模倣形態は様々でこれまでの調査で展示台型や支柱型などの形態が発見・報告されています。
【生物捕獲】
当不可視生物は生物を取り込むことで、まるでその生物が実際に展示されているような「展示スペース」を作り出します。
展示スペースに取り込まれた生物はアテンジョンの形態により異なる反応を示します。例えば水槽型の場合は水槽内で適正生息域での行動パターンを示します。支柱型の場合は剥製になったように動かなくなりますが生体反応は確認できます。
この行動は生命エネルギーを吸い取っていると考えられていますが調査中です。
いずれの形態でも捕獲された生物は死亡すること無く解放されます。
以下にこれまでの発見例と捕らえられた生物の反応を示します。
| 展示台型 | 大理石や木造など素材は多様。 | 自由に動きまわる。 |
| ガラスケース型 | 展示台型にガラスの箱がついたパターン。 | 展示台型より落ち着いた動き。 |
| 支柱型 | 鳥類や化石の展示に用いられる支柱。鉄製。 | 稀に羽ばたくなどはする。 |
| 額縁型 | シンプルな木造から装飾付きなど多様。 | 基本動かない。 |
| パーテーション型 | 部屋を区切る衝立。木製で画鋲が刺さっている。 | 基本動かない。 |
| 水槽型 | アクリル製。サイズ・形状は様々。 | 自由に動きまわる。 |
【展示誤認】
アテンジョンにより作られた展示スペースは一般的な人間には元からある展示品であると錯覚します(当該生態を展示誤認と命名)。展示誤認の効果は展示室以外でも確認されており、例え道路の真ん中に設置しても一般的な人間には違和感を感じることができません。
アテンジョンは分類的には超擬態生物ですが、無気配生物とのハイブリッドでもあると考えられています。

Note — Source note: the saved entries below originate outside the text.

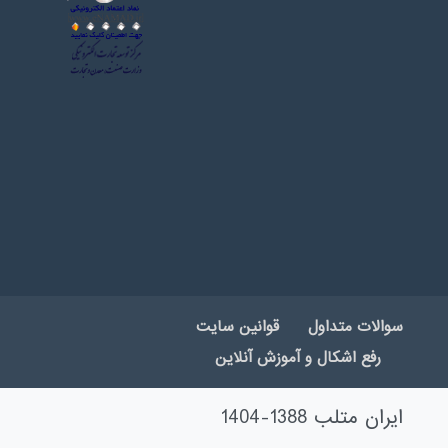
سوالات متداول
قوانین سایت
رفع اشکال و آموزش آنلاین
ایران متلب 1388-1404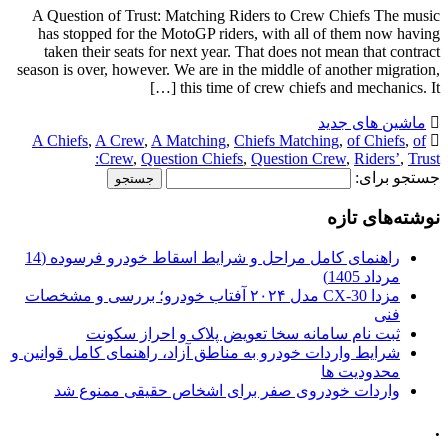
A Question of Trust: Matching Riders to Crew Chiefs The music
has stopped for the MotoGP riders, with all of them now having
taken their seats for next year. That does not mean that contract
season is over, however. We are in the middle of another migration,
this time of crew chiefs and mechanics. It […]
ماشین های جدید
A Chiefs
,
A Crew
,
A Matching
,
Chiefs Matching
,
of Chiefs
,
of
Crew
,
Question Chiefs
,
Question Crew
,
Riders’
,
Trust:
جستجو برای:
نوشته‌های تازه
راهنمای کامل مراحل و شرایط اسقاط خودرو فرسوده (14
مرداد 1405)
مزدا CX-30 مدل ۲۰۲۴ آفتاب خودرو؛ بررسی و مشخصات
فنی
ثبت نام سامانه سخا تعویض پلاک و احراز سکونت
شرایط واردات خودرو به مناطق آزاد، راهنمای کامل قوانین و
محدودیت ها
واردات خودروی صفر برای اشخاص حقیقی ممنوع شد
.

この生態故にアテンジョンの研究には生体センサーを用いた遠隔、または強認識能を持つ職員の担当が必要です。
【捕獲方法】
移動はしないため観測さえ出来れば捕獲は容易です。人間が捕獲されたケースは確認されていませんが念のためフックや開口部に触れないように注意してください。
【備考】
アテンジョンは大規模生息域:「模倣展示帯」での発見事例が多く、当不可視生物の原種がこの大規模生息域にて誕生した可能性があります。

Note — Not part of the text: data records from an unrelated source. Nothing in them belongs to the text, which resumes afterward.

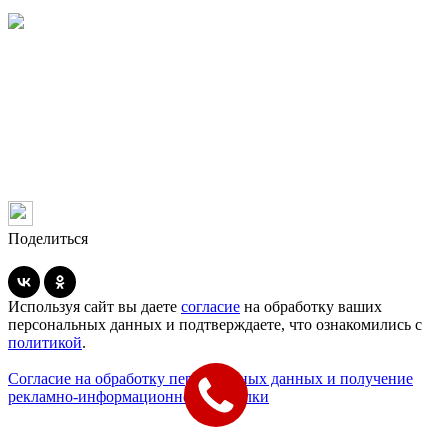
Поделиться
Используя сайт вы даете
согласие
на обработку ваших
персональных данных и подтверждаете, что ознакомились с
политикой
.
Согласие на обработку персональных данных и получение
рекламно-информационной рассылки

アテンジョンの行動パターンは人間界の博物館や美術館で獲得したものではなく、この大規模生息域にて発達したと考えられており、アテンジョンの行動パターンの解明が期待されています。
追記
20xx/xx/xx:解放後一ヶ月後の実験用マウスの体表にネームプレートの発現が確認されました。解析の結果、アテンジョンの種子であると判明しました。